A compromise is needed between the NI Green Party Leader’s vision and that of DAERA
13 October 2021 , Katie Coyne

Northern Ireland has two competing climate change bills on the table, one of which calls for net zero emissions by 2045, the other which calls for an 82% reduction in greenhouse gas emissions by 2050. The Climate Northern Ireland (CNI) partnership urges urgent action, and says net zero would align with the rest of the UK and Ireland.

As world leaders gear up for COP26, heads in Northern Ireland have been thrashing out action on climate change as it currently has no binding targets on the issue.

The matter has been muddied with two competing Climate Change Bills. The first, a private member’s bill, introduced by NI Green Party leader, Clare Bailey, aims for net zero by 2045 and completed the first stage in the Assembly in March.

The second bill completed its first stage in July, and was introduced by the Department of Agriculture, Environment and Rural Affairs (DAERA) and its minister Edwin Poots. It calls for an 82% reduction in greenhouse gas emissions by 2050.

The private members bill has wide political support and backing, but Poots has argued that the emissions targets would cause “devastation” to the NI farming community, and points to the UK Climate Change Committee (CCC) which has said it would be “morally wrong” to set unachievable targets for NI.

CIEH NI Director, Gary McFarlane said: “What DAERA and the minister seems to be suggesting, yet again, is that the economy is to take precedence over the environment and I am afraid we are just not in the position to do that any longer because this is, in a nutshell, why we are in the place we are in now.
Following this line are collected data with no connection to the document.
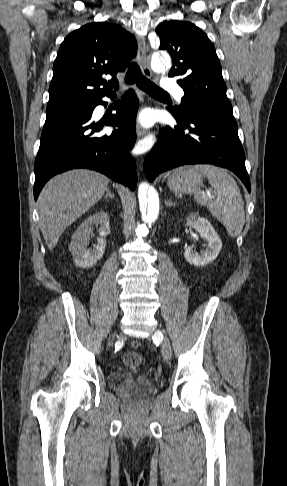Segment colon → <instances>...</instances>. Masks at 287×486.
I'll list each match as a JSON object with an SVG mask.
<instances>
[{
	"mask_svg": "<svg viewBox=\"0 0 287 486\" xmlns=\"http://www.w3.org/2000/svg\"><path fill=\"white\" fill-rule=\"evenodd\" d=\"M123 363L128 368H137L141 363V356L134 351L126 352L123 355Z\"/></svg>",
	"mask_w": 287,
	"mask_h": 486,
	"instance_id": "colon-1",
	"label": "colon"
}]
</instances>
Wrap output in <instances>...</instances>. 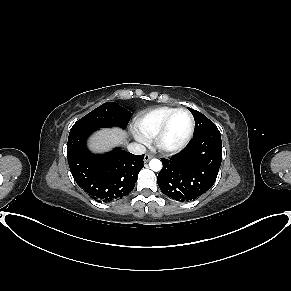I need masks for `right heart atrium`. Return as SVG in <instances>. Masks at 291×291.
Returning a JSON list of instances; mask_svg holds the SVG:
<instances>
[{
    "instance_id": "obj_1",
    "label": "right heart atrium",
    "mask_w": 291,
    "mask_h": 291,
    "mask_svg": "<svg viewBox=\"0 0 291 291\" xmlns=\"http://www.w3.org/2000/svg\"><path fill=\"white\" fill-rule=\"evenodd\" d=\"M135 136H136V138H137L139 141H141V142H144V141H145V138H144L142 135L136 133Z\"/></svg>"
}]
</instances>
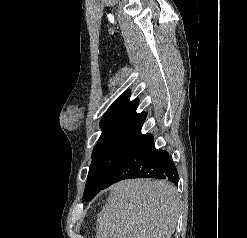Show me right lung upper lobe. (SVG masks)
<instances>
[{"label": "right lung upper lobe", "mask_w": 247, "mask_h": 238, "mask_svg": "<svg viewBox=\"0 0 247 238\" xmlns=\"http://www.w3.org/2000/svg\"><path fill=\"white\" fill-rule=\"evenodd\" d=\"M130 91L124 92L114 103L109 107L101 120V127L108 125L126 122V121H144L146 113H136L139 103L138 99L129 101Z\"/></svg>", "instance_id": "cb5924a9"}]
</instances>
“For 150 years plus the economy has been the top priority. We are at the point now where the planet just cannot support it.” – Gary McFarlane, CIEH NI Director

“For 150 years plus the economy has been the top priority. We are at the point now where the planet just cannot support it.”
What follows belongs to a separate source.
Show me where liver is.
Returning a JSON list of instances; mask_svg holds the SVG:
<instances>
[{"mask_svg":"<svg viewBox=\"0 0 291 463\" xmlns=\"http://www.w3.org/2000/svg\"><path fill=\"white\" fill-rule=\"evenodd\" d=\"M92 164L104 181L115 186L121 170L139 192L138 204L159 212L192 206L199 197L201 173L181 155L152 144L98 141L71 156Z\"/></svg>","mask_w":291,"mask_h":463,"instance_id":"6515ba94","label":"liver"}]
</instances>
McFarlane said that clearly both bills cannot go through, and that a compromise would have to be made.

Over the summer calls were made for evidence and views on the DAERA bill, which closed at the end of September, 2021. One of the groups that responded was the Climate Northern Ireland (CNI) partnership, of which McFarlane is a member.

CNI urged that NI “act now” and, as well as implementing greenhouse gas emissions targets, it called for it to aim for wider goals such as enabling mitigation and adaptation for climate change, provide a “just transition”, and look for “nature-based solutions”. It suggested introducing mandatory reporting for public bodies of climate change duties.
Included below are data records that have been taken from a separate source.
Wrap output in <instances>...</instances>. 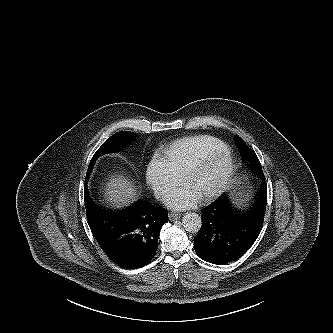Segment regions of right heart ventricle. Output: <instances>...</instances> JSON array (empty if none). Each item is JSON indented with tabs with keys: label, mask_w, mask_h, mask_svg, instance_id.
Segmentation results:
<instances>
[{
	"label": "right heart ventricle",
	"mask_w": 333,
	"mask_h": 333,
	"mask_svg": "<svg viewBox=\"0 0 333 333\" xmlns=\"http://www.w3.org/2000/svg\"><path fill=\"white\" fill-rule=\"evenodd\" d=\"M225 145L223 141L210 135L190 136L167 145L162 150V157L171 171L178 177H182L198 158Z\"/></svg>",
	"instance_id": "right-heart-ventricle-1"
}]
</instances>
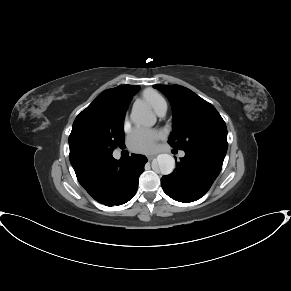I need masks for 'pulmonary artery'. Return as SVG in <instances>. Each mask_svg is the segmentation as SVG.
<instances>
[{
    "instance_id": "e3ab8cb5",
    "label": "pulmonary artery",
    "mask_w": 291,
    "mask_h": 291,
    "mask_svg": "<svg viewBox=\"0 0 291 291\" xmlns=\"http://www.w3.org/2000/svg\"><path fill=\"white\" fill-rule=\"evenodd\" d=\"M166 111H167V105H164L163 107H161L159 109V111L157 113H158L159 116H164L166 114ZM183 155H184V153L181 152L180 156H183Z\"/></svg>"
}]
</instances>
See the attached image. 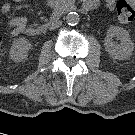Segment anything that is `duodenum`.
I'll list each match as a JSON object with an SVG mask.
<instances>
[{
  "label": "duodenum",
  "mask_w": 135,
  "mask_h": 135,
  "mask_svg": "<svg viewBox=\"0 0 135 135\" xmlns=\"http://www.w3.org/2000/svg\"><path fill=\"white\" fill-rule=\"evenodd\" d=\"M59 6H61L63 8V10L66 12L75 11V10H80V11L85 12L92 7V4H90L86 0H82L77 5H75L71 2V0H67L62 4L59 3ZM30 31L34 35H38L41 33V29H39V28H33Z\"/></svg>",
  "instance_id": "obj_1"
}]
</instances>
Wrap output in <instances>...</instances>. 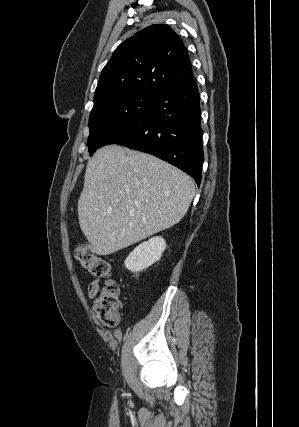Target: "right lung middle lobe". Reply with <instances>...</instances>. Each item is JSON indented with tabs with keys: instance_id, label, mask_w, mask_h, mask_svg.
I'll return each instance as SVG.
<instances>
[{
	"instance_id": "obj_1",
	"label": "right lung middle lobe",
	"mask_w": 299,
	"mask_h": 427,
	"mask_svg": "<svg viewBox=\"0 0 299 427\" xmlns=\"http://www.w3.org/2000/svg\"><path fill=\"white\" fill-rule=\"evenodd\" d=\"M153 99L138 93H118L95 102L89 116V154L126 130Z\"/></svg>"
}]
</instances>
On net zero versus 82% reduction in emissions, CNI argued that aiming for net zero in a climate change bill removed the temptation for different industry sectors to lobby government for a share of the remaining emissions.

Net zero also offered clarity and certainty, would align with the rest of the UK and Ireland, and could help spark innovation and a “race to net zero” across industry sectors, potentially bringing down the overall cost of climate mitigation.

However, CNI noted the potential £900m costs annually of net-zero, as well as the CCC’s guidance on a target for NI of “at least 82%”. But it recommended that if the NI government opted for the 82% target, it must also take into account the CCC’s comments about clarifying what it required of each industry sector, and what percentage of the remaining emissions capacity would be shared by which sectors.